El estallido de la Guerra Civil hizo que la población gitana, una comunidad no censada y que se rige por sus propias leyes, fuera sospechosa tanto para el bando nacional como para las tropas republicanas. Carmen Amaya y su familia tan sólo vieron una opción posible: marcharse del país. Embarcaron hacia América desde Portugal y, después de quince días de una interminable travesía, llegaron a Buenos Aires, donde tenían un contrato para cuatro semanas, que se alargó nueve meses con el teatro lleno en cada función. La acompañaba a la guitarra el maestro Sabicas, que después continuaría con su compañía durante los cinco años que estuvo en los Estados Unidos, desde 1940 hasta 1945. En su etapa en los Estados Unidos trabajó en diversas ocasiones para las ‘majors’ de Hollywood y las estrellas del cine admiraron y elogiaron su arte. Incluso el presidente de los Estados Unidos, Franklin Roosevelt, la invitó a actuar en la Casa Blanca.
Finalmente, en 1947 volvió a Europa, donde fue aclamada como una estrella mundial y en 1948 su presentación en París fue un éxito apoteósico. Maravillaba y deslumbraba a todo el mundo por igual, desde los personajes más ilustrados como el maestro Arturo Toscanini, hasta el más humilde trabajador que no había tenido la oportunidad de ir a la escuela. Ricos y pobres, cultos y analfabetos, gitanos y payos, claudicaban ante la fuerza y el arrebato de su baile que, según decían, era puro fuego.

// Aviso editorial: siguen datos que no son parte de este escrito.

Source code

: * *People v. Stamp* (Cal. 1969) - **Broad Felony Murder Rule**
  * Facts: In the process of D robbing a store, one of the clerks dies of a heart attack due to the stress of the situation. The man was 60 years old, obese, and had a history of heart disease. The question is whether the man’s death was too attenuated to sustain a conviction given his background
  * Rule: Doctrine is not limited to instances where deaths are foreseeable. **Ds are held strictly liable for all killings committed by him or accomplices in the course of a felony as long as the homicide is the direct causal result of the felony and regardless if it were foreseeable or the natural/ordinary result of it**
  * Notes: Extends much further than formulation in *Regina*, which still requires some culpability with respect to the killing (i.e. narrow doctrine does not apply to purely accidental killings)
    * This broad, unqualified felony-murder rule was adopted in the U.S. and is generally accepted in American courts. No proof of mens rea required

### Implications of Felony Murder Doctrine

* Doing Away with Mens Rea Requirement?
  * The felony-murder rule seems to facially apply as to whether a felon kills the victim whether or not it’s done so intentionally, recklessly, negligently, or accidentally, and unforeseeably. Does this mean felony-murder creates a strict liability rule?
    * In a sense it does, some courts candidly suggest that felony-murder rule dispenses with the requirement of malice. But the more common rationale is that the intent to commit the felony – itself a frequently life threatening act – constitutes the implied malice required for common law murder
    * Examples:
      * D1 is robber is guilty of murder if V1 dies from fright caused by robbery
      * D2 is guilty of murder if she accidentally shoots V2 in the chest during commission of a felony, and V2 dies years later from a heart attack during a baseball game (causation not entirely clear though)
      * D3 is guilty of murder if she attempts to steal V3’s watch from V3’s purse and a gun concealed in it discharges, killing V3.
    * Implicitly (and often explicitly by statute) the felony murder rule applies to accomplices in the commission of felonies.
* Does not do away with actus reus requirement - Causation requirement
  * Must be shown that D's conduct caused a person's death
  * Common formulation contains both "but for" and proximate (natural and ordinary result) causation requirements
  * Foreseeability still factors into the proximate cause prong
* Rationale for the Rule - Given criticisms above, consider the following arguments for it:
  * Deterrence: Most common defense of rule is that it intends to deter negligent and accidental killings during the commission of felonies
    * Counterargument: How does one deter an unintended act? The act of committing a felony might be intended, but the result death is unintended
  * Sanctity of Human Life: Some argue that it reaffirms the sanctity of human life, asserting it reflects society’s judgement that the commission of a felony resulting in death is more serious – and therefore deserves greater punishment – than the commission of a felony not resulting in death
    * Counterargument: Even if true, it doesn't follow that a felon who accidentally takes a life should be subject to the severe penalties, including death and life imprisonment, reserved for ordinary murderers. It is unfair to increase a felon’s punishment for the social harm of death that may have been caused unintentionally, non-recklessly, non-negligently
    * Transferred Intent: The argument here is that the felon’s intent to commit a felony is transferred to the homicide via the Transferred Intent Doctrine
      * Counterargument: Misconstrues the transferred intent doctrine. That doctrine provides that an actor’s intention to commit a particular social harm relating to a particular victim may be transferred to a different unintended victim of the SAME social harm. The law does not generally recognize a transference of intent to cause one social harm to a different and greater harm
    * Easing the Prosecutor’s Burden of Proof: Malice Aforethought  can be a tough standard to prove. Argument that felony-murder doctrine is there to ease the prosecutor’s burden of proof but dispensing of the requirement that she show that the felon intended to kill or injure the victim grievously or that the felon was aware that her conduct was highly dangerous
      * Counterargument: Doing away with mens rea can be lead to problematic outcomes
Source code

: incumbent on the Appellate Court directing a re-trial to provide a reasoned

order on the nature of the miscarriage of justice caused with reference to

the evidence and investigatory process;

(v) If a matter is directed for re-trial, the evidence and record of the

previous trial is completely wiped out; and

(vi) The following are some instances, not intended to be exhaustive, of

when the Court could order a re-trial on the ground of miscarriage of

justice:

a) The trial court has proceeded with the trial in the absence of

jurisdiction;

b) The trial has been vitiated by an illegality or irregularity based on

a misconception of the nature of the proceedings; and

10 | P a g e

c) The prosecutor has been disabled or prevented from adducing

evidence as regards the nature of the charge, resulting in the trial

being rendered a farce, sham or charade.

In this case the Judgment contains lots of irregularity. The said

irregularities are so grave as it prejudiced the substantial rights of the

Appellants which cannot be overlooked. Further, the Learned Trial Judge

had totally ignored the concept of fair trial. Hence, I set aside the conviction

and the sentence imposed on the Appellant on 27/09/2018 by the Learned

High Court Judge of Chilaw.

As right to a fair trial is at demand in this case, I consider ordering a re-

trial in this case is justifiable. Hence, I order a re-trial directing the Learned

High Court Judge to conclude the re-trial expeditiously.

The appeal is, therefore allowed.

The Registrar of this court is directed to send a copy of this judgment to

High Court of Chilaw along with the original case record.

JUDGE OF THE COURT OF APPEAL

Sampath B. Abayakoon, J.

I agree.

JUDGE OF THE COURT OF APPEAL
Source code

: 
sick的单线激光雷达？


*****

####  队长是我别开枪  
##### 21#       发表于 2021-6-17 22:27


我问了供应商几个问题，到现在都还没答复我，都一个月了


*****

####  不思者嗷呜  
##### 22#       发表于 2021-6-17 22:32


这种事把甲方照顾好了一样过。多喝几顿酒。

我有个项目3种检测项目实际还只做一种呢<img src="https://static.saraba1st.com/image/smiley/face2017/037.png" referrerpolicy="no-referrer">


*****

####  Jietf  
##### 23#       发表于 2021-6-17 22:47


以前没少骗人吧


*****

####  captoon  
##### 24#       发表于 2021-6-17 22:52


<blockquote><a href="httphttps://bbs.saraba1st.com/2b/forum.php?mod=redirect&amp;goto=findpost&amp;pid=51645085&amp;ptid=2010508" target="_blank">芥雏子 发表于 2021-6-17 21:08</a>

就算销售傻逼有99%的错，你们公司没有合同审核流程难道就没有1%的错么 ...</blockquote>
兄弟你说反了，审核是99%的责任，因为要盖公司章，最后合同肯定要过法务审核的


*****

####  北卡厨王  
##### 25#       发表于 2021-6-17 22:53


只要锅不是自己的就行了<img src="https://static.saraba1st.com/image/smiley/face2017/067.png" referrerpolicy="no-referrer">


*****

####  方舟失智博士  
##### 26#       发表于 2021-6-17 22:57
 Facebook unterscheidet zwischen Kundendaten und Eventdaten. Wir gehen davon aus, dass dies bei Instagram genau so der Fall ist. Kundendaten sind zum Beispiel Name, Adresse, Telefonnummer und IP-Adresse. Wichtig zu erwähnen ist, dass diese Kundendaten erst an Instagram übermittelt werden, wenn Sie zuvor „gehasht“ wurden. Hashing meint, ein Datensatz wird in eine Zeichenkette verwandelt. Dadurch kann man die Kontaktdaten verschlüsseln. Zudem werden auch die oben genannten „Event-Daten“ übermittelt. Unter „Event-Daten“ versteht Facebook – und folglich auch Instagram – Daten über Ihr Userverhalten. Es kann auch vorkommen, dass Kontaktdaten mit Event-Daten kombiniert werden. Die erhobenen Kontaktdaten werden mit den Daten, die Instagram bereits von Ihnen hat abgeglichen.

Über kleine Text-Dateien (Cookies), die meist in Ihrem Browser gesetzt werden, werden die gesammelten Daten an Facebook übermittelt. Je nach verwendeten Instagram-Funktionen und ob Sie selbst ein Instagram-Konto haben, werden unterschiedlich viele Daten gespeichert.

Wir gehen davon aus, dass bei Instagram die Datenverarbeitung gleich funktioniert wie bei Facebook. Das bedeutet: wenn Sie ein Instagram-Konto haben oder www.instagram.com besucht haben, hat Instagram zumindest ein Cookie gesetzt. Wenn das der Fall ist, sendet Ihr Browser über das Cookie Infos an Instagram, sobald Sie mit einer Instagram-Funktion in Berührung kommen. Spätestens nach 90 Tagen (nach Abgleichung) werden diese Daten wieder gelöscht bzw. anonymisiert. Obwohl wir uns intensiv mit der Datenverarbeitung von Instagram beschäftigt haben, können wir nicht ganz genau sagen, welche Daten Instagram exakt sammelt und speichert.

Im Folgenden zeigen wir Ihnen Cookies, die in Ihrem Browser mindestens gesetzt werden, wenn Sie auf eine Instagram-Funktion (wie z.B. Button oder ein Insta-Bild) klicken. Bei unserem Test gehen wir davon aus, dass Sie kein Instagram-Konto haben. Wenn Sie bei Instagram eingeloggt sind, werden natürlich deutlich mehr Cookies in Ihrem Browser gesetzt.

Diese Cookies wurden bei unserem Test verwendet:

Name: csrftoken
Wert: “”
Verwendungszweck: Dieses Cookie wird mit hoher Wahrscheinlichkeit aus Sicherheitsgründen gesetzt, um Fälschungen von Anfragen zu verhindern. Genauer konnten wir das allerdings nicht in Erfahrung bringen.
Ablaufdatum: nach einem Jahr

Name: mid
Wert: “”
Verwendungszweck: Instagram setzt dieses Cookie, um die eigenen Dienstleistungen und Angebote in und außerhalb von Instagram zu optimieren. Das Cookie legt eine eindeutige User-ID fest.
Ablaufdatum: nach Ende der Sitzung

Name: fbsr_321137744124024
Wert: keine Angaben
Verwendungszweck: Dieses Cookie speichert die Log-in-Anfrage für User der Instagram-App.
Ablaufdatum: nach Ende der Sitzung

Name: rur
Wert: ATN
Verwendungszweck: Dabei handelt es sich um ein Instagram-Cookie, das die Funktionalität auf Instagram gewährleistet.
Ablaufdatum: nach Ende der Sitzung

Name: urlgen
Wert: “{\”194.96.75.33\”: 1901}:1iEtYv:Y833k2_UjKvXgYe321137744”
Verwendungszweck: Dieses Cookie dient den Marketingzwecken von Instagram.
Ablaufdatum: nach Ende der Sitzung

Las únicas voces críticas que tímidamente aparecieron provenían de determinados sectores de la ortodoxia teoricoflamenquista. Estas críticas, sin embargo, respondían más a la incapacidad para clasificar su baile dentro de la convención establecida, que a considerar que mereciera ser descalificada. De hecho, cuando estos mismos críticos tenían la oportunidad de verla en acción, no podían evitar aplaudir con entusiasmo como el resto de mortales.
Volcánica, temperamental y misteriosa, Carmen Amaya era la personificación del rito flamenco. Parecía increíble: aquellos cuarenta kilos de peso y poco más de metro y medio de altura tenían la capacidad de unir en perfecta armonía lo más salvaje y lo más estilizado del ser humano. Era la combinación perfecta de la bella y la bestia. Su último trabajo en el cine fue la participación en la película ‘Los Tarantos’ de Francisco Rovira-Beleta en 1963. Un rodaje que vivió intensamente, pero que para ella fue muy duro, porque la enfermedad la consumía y el dolor era cada vez más insoportable. Sufría una extraña insuficiencia renal que le impedía eliminar las toxinas que el cuerpo acumulaba. Una enfermedad a la que los mejores especialistas no encontraron remedio. El 19 de noviembre de aquel 1963 murió en Begur. La población bajoampurdanesa la declaró hija adoptiva y en los Jardines Joan Brossa de Barcelona –donde antes se encontraba el Parque de Atracciones de Montjuïc– se puede ver el monumento que la ciudad dedicó a su memoria en 1966. Desde su desaparición, el mito de aquella irrepetible Carmen Amaya se ha mantenido intacto.